Vinho contaminado em Viena

Mas há também casos envolvendo o uso do DEG na indústria de bebidas. Em 1985, em Viena, na Áustria, foi reportado um caso de vinho contaminado com altas doses de dietilenoglicol. “Apesar de terem vários episódios, algo que fica a desejar para entender os processos de intoxicação é a relação entre a dose consumida e os efeitos”, diz Leiliane.

 

De acordo com o documento, as doses letais do agente químico não são definidas e que foi estimada em 1 mililitro por quilo (ml/kg). O estudo destaca, entretanto, que a ingestão do DEG pode levar a sérias complicações. A substância é metabolizada no fígado e resulta no 2-HEAA, que é responsável pelos efeitos mais tóxicos.

 

Como na nota técnica da Secretaria de Estado de Saúde de Minas Gerais (SES-MG), o estudo caracteriza os sintomas da intoxicação por dietilenoglicol em três fases. Na primeira, pacientes apesentam problemas gastrointestinais, progredindo para a segunda fase, com insuficiência renal aguda.

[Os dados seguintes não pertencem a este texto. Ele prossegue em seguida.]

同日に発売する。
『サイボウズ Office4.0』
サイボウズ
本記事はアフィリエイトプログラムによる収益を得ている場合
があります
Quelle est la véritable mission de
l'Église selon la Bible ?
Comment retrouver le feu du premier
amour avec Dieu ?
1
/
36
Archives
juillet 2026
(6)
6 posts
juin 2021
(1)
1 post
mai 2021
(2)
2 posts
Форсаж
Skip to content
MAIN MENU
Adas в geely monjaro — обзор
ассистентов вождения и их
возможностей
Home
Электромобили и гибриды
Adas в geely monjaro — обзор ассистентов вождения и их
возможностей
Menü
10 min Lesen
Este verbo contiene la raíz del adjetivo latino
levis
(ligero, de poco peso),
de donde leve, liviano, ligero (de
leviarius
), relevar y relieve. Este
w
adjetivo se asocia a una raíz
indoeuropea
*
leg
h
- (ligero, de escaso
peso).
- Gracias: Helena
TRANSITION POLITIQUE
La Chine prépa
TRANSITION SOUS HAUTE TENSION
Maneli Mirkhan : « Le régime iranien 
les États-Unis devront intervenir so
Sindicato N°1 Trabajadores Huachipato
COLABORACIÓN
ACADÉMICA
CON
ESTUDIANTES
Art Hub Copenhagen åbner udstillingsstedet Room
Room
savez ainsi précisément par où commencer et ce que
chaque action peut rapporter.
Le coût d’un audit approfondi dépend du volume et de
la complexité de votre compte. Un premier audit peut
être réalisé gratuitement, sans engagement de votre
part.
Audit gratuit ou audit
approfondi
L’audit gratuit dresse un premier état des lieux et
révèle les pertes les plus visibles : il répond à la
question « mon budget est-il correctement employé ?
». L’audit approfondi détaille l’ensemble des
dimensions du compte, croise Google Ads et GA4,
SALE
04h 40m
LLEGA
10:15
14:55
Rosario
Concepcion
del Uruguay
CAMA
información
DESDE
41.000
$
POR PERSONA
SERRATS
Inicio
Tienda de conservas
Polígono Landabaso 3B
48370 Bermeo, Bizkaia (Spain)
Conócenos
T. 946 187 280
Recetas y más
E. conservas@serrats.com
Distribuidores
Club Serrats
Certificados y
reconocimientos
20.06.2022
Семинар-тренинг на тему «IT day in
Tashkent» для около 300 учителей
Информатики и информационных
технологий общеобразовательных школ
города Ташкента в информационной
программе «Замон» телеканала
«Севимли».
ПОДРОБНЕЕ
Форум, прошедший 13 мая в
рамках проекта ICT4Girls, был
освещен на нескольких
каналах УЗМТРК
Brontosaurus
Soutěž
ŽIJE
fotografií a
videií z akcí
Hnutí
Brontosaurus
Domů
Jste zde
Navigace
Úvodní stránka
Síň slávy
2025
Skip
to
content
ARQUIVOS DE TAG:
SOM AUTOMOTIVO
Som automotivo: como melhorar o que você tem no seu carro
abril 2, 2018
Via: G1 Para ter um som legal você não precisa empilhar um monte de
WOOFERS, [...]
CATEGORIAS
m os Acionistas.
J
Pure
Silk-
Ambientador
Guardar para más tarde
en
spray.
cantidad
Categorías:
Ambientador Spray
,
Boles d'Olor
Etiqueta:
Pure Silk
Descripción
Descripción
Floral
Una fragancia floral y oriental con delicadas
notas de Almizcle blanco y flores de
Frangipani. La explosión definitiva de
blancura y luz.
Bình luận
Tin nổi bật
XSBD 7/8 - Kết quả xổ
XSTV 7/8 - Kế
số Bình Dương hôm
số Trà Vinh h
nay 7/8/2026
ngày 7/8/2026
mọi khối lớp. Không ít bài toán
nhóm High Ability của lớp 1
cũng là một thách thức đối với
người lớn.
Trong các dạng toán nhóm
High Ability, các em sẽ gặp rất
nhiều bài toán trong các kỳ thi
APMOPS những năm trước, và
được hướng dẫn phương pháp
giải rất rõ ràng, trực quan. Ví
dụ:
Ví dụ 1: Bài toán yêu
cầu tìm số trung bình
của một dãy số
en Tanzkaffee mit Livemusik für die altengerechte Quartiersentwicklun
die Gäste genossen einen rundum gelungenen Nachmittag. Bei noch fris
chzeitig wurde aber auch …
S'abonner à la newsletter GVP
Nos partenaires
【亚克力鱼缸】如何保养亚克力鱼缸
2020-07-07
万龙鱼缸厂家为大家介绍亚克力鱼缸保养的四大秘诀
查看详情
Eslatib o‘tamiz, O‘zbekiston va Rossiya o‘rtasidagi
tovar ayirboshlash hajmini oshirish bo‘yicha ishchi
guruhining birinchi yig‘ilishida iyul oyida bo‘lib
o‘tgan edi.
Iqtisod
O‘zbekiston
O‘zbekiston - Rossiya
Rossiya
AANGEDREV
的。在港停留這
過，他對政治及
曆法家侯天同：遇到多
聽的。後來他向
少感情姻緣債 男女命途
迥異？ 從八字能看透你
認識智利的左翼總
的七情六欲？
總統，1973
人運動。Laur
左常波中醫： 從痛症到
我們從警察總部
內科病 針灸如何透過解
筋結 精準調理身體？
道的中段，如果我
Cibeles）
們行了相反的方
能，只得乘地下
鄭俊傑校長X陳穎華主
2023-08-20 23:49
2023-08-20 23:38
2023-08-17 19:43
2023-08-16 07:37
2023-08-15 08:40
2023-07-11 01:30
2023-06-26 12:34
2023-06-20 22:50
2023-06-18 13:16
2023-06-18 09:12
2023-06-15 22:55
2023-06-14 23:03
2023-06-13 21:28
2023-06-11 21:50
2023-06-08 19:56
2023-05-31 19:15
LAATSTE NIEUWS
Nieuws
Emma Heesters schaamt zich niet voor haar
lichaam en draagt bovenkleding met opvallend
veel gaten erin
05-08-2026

Em sua evolução, eles apresentam alterações neurológicas.

 

O médico Alvaro Pulchinelli, diretor científico da Sociedade Brasileira de Patologia Clínica e Medicina Laboratorial, explica que há três tipos de tratamento para intoxicação por dietilenoglicol. “Um deles é usar o próprio etanol, sob a administração de um médico, para poder contrabalançar os efeitos do DEG. Há também o fomepizol, substância que não existe no Brasil. O terceiro tratamento é a hemodiálise”, explica.